The iTalk2Learn consortium has recently been discussing the correct evaluation of Machine Learning based sequencers. Such evaluation requires large data availability, large-scale experiments and consideration of different evaluation measures. Such constraints make the construction of ad-hoc Intelligent Tutoring Systems (ITS) unfeasible and impose early integration in already existing ITS, which possesses a large amount of tasks to be sequenced.
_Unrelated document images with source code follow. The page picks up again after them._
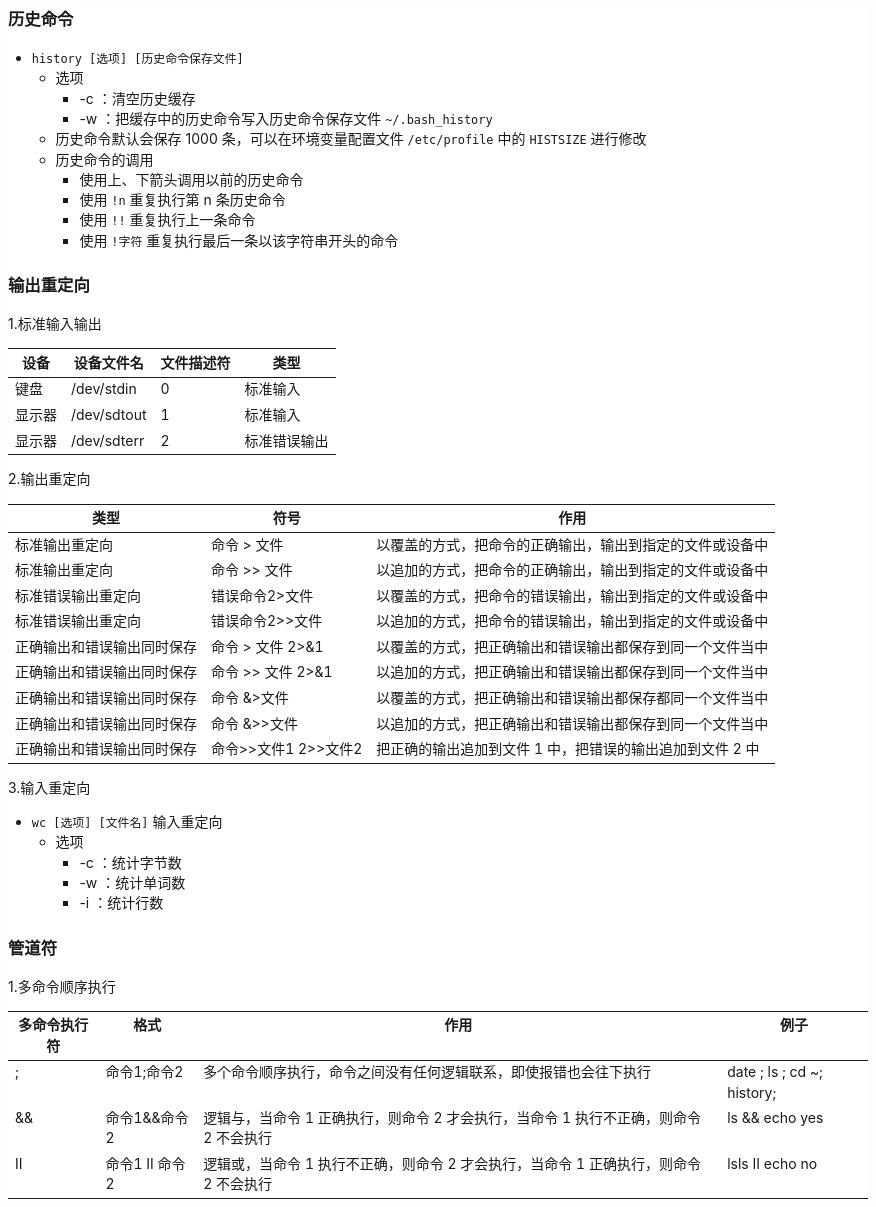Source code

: ### 历史命令

- `history [选项] [历史命令保存文件]`
	- 选项
		- \-c ：清空历史缓存
		- \-w ：把缓存中的历史命令写入历史命令保存文件 `~/.bash_history`
	- 历史命令默认会保存 1000 条，可以在环境变量配置文件 `/etc/profile` 中的 `HISTSIZE` 进行修改
	- 历史命令的调用
		- 使用上、下箭头调用以前的历史命令
		- 使用 `!n` 重复执行第 n 条历史命令
		- 使用 `!!` 重复执行上一条命令
		- 使用 `!字符` 重复执行最后一条以该字符串开头的命令

### 输出重定向

1.标准输入输出

设备| 设备文件名 | 文件描述符 | 类型
---|---|---|---
键盘| /dev/stdin|0|标准输入
显示器|/dev/sdtout|1|标准输入
显示器|/dev/sdterr|2|标准错误输出

2.输出重定向

类型| 符号 | 作用
---|---|---
标准输出重定向 | 命令 > 文件 | 以覆盖的方式，把命令的正确输出，输出到指定的文件或设备中
标准输出重定向 | 命令 >> 文件 | 以追加的方式，把命令的正确输出，输出到指定的文件或设备中
标准错误输出重定向 | 错误命令2>文件 | 以覆盖的方式，把命令的错误输出，输出到指定的文件或设备中
标准错误输出重定向 | 错误命令2>>文件 | 以追加的方式，把命令的错误输出，输出到指定的文件或设备中
正确输出和错误输出同时保存 | 命令 > 文件 2>&1 | 以覆盖的方式，把正确输出和错误输出都保存到同一个文件当中
正确输出和错误输出同时保存 | 命令 >> 文件 2>&1 | 以追加的方式，把正确输出和错误输出都保存到同一个文件当中
正确输出和错误输出同时保存 | 命令 &>文件 | 以覆盖的方式，把正确输出和错误输出都保存都同一个文件当中
正确输出和错误输出同时保存 | 命令 &>>文件 | 以追加的方式，把正确输出和错误输出都保存到同一个文件当中
正确输出和错误输出同时保存 | 命令>>文件1 2>>文件2 | 把正确的输出追加到文件 1 中，把错误的输出追加到文件 2 中

3.输入重定向

- `wc [选项] [文件名]` 输入重定向
	- 选项
		- \-c ：统计字节数
		- \-w ：统计单词数
		- \-i ：统计行数
### 管道符

1.多命令顺序执行

多命令执行符 | 格式 | 作用 | 例子
--- | --- | --- | ---
; | 命令1;命令2 | 多个命令顺序执行，命令之间没有任何逻辑联系，即使报错也会往下执行| date ; ls ; cd ~; history;
&& | 命令1&&命令2 | 逻辑与，当命令 1 正确执行，则命令 2 才会执行，当命令 1 执行不正确，则命令 2 不会执行| ls && echo yes
II | 命令1 II 命令2 | 逻辑或，当命令 1 执行不正确，则命令 2 才会执行，当命令 1 正确执行，则命令 2 不会执行| lsls II echo no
However, such systems were not designed to be combined with Machine Learning methods and require several adjustments. As a consequence, more than a half of the components based on recommended technology are never evaluated with an online experiment.
iTalk2Learn at AAAI-2015
In light of the 29th conference on Advances in Artificial Intelligence (AAAI 2015), and thanks to collaboration with Whizz Education and the University of Hildesheim, we submitted a paper entitled “Integration and Evaluation of a Matrix Factorization Sequencer in Large Commercial Intelligent Tutoring Systems” to the special Track about Integrated Systems. The scope of the call was to present the integration of Artificial Intelligence modules in larger systems and show the challenges involved.
During my presentation at the conference in Austin (Texas, USA), I had a chance to hold an audience discussion on the minimal efforts that have been dedicated to the development machine learning-driven components that can be easily integrated to support online evaluation. This is, in my opinion, a big obstacle for innovation.
Moreover, the evaluation imposes the consideration of different success indicators, which covers the different interests of the partners involved and goes beyond simple models’ error measures. For this reason, we measured perceived experience questionnaires’ results, learning gains and an exploratory data analysis.
During the poster sessions, I also had the chance to talk about iTalk2Learn’s achievements with many AAAI fellows working in the field of users’ modeling. It was interesting to see how specific challenges are common in different applications.
One very interesting discussion was about the utility of users’ modeling components that all require at first data about the user. This problem is common also in Intelligent Tutoring Systems, where first data about a student are needed for computing a personalized prediction. The discussion resulted in one of our last submissions, which we hope to be able to share with you soon!